Industry observers see the same themes playing out at larger scale. A New Stack article makes the case that agents and skills must work together. Agents orchestrate workflows, maintain state and enforce boundaries. Skills package reusable expertise from domain specialists who may not write agent logic. Pete Hampton, principal software engineer at ClickHouse, put it plainly. “The future of agentic AI isn’t choosing between agents and skills. It’s agents equipped with the right skills at the right time.” (The New Stack)
ClickHouse built a CLI tool with specialized agents for scanning, migrating and quality assurance on Postgres and TypeScript. When they expanded to MySQL, MongoDB and additional languages such as Go, Java and Python, they added skills rather than rewrite core agent logic. Domain experts contribute modular knowledge. Evaluations stay intact.
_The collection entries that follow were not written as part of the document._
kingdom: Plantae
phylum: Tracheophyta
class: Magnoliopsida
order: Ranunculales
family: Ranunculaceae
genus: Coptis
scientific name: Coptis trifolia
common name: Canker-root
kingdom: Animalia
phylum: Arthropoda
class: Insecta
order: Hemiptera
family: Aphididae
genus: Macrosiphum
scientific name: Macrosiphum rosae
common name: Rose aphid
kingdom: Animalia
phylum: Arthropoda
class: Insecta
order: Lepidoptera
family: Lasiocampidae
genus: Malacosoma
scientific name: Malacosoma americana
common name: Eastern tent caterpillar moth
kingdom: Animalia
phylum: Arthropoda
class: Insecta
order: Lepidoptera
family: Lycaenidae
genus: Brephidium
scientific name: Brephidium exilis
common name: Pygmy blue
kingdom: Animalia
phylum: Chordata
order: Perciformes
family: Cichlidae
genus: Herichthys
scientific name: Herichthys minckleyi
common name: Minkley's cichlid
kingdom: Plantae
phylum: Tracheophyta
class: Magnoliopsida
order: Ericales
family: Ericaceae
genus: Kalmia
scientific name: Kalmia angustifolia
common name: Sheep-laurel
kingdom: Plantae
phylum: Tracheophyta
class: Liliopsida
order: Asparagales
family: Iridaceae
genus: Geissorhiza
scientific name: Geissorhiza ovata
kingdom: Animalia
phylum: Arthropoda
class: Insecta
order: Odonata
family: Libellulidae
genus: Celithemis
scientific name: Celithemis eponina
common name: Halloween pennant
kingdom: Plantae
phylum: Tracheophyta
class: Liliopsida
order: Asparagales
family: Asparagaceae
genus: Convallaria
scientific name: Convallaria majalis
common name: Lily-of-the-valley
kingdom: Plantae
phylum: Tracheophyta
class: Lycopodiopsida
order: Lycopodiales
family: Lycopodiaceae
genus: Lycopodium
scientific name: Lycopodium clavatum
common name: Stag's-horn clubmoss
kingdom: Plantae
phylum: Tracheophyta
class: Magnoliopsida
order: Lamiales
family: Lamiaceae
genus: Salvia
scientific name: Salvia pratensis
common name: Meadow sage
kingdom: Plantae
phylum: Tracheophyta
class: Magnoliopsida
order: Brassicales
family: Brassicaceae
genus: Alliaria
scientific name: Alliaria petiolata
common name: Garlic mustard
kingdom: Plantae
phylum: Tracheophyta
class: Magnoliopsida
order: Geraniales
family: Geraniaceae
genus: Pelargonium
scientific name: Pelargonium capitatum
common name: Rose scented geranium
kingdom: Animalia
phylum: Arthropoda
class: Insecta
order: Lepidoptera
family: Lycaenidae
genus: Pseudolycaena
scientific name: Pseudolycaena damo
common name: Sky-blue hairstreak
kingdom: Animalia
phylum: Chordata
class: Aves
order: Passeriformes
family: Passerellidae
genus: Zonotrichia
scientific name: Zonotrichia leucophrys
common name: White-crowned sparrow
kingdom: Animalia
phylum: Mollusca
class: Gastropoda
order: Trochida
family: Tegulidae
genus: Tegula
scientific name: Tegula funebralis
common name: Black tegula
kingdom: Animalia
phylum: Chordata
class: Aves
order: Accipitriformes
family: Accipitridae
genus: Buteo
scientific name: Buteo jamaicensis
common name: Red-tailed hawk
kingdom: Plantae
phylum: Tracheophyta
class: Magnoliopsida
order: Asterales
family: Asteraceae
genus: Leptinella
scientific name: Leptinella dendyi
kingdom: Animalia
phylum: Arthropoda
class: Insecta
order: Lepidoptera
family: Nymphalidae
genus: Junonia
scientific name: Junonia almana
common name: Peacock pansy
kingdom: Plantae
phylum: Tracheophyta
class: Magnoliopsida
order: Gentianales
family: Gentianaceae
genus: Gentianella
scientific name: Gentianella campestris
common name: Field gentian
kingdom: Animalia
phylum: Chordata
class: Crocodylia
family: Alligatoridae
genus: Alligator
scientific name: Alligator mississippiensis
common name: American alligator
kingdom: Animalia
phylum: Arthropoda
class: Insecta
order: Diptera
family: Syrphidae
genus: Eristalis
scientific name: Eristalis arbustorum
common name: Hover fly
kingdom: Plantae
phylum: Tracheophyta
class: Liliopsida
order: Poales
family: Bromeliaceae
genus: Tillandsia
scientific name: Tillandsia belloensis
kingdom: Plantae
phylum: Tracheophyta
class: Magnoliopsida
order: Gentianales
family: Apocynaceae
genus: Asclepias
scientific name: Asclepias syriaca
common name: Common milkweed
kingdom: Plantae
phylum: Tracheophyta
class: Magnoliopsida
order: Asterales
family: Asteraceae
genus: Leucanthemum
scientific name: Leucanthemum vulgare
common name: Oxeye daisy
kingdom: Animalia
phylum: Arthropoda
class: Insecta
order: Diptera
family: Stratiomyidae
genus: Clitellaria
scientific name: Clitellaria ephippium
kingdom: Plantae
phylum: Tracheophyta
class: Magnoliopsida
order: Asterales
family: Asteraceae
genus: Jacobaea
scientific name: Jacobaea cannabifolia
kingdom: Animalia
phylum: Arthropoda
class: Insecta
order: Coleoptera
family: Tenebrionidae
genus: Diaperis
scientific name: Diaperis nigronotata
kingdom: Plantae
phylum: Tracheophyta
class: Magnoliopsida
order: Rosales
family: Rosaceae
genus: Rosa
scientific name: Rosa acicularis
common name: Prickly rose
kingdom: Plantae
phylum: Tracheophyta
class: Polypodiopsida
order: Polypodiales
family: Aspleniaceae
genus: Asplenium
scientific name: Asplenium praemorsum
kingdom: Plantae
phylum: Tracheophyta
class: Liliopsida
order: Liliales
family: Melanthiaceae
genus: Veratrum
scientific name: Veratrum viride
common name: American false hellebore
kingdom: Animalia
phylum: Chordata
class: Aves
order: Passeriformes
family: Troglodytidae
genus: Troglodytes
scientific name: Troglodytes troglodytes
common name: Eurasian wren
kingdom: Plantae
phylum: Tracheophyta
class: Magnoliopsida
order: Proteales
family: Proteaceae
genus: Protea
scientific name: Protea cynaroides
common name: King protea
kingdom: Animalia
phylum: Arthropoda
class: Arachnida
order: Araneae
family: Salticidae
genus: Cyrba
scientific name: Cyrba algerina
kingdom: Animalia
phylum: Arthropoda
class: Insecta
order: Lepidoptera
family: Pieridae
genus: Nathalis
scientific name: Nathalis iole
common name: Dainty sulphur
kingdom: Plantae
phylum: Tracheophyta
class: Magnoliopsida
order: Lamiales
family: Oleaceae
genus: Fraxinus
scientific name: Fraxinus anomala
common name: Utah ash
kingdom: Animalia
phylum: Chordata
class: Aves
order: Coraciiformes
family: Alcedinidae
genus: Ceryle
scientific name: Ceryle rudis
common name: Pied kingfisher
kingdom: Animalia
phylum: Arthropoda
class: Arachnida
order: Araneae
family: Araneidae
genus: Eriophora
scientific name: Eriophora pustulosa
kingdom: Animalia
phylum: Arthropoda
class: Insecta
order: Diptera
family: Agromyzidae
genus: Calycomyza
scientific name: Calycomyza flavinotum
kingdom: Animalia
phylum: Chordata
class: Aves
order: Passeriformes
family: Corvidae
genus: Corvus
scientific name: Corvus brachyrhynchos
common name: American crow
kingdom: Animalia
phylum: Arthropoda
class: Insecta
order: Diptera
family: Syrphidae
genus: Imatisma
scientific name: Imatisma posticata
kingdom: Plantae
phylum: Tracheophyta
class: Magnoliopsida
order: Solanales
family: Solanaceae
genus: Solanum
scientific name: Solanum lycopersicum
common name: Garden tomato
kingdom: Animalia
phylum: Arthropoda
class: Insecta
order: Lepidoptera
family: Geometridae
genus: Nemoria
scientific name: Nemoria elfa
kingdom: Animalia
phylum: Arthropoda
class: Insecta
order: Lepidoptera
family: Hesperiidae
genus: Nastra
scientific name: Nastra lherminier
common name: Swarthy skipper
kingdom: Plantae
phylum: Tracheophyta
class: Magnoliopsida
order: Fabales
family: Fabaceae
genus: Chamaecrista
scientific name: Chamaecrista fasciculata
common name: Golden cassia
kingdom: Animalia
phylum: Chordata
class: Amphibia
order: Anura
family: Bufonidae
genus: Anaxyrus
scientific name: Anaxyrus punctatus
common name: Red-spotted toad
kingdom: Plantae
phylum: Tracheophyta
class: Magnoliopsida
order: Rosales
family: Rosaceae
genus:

Context windows stay manageable through progressive loading. Metadata decides relevance first. Full content loads only when needed.
This modular thinking addresses a core limitation. Pure prompt engineering leads to bloated system prompts, unexpected regressions and brittle specialization. Skills allow iterative updates, versioning and isolated testing. The separation of concerns, orchestration in agents and knowledge in skills, creates systems that actually ship to production.
Recent data backs the momentum. A Firecrawl analysis of 2026 trends highlights CLI agents gaining ground in development. Engineers ship code 30% faster and have saved roughly 500,000 hours according to cited reports. Anthropic’s own 2026 Agentic Coding Trends Report notes engineers produce more output per interaction and save about 40 minutes each. One Claude Code example completed a seven-hour job on a 12.5 million line codebase with 99.9% accuracy. (Firecrawl blog)
Multi-agent teams show 50% faster candidate screening in some deployments. Vertical agents deliver 40% gains in narrow domains. Browser-based agents grew 45% year over year. Live web data cuts hallucinations by 35%. Yet governance questions mount. Surveys show nearly every organization has agentic AI on its 2026 roadmap, but only a small fraction deploy multiple solutions in production. Trust, auditability and outcome focus remain hurdles. (CIO.com)
So the pattern holds. Teams that treat skills as afterthoughts or one-shot generations see modest or negative returns. Those who treat them as living artifacts, refined after real friction, compound their agents’ effectiveness. They capture novel solutions from hard problems. They eliminate repetition on routine patterns. They document gaps the fresh model could never guess.
Apple’s WWDC 2026 moves and Microsoft’s MAI models signal the shift continues. Xcode gains deeper agent integration. Coding models reach more users. The question is no longer whether agents will handle more work. It is whether teams will give them the precise, battle-tested knowledge they need to succeed. A few already do. The rest keep pasting fresh generations into markdown files and wondering why nothing improves.
Skills done right don’t replace engineering judgment. They amplify it. They turn one-off insights into repeatable advantage. And in a year when every roadmap lists agentic AI, that distinction may separate the leaders from the experimenters.